:: Instructions for the task ::
Please show every line in the entries below that includes the word "front".

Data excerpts
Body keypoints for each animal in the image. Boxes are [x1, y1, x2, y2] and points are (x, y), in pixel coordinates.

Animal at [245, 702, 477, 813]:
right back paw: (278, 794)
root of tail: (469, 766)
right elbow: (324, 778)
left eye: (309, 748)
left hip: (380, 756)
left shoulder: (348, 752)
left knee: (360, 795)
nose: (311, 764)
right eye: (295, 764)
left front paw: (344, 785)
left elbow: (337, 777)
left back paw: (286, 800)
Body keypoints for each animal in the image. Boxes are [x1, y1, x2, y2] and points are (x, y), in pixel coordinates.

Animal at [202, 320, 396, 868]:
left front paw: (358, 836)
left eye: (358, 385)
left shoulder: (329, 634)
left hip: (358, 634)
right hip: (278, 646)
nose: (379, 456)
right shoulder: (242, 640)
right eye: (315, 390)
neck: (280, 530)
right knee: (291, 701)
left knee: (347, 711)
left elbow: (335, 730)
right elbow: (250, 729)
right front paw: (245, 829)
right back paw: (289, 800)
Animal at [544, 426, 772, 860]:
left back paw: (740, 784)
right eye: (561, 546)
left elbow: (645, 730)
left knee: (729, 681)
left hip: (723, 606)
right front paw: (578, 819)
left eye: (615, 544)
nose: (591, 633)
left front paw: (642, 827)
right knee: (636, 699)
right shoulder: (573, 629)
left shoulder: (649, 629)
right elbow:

:: Exercise response ::
left front paw: (344, 785)
left front paw: (358, 836)
right front paw: (245, 829)
right front paw: (578, 819)
left front paw: (642, 827)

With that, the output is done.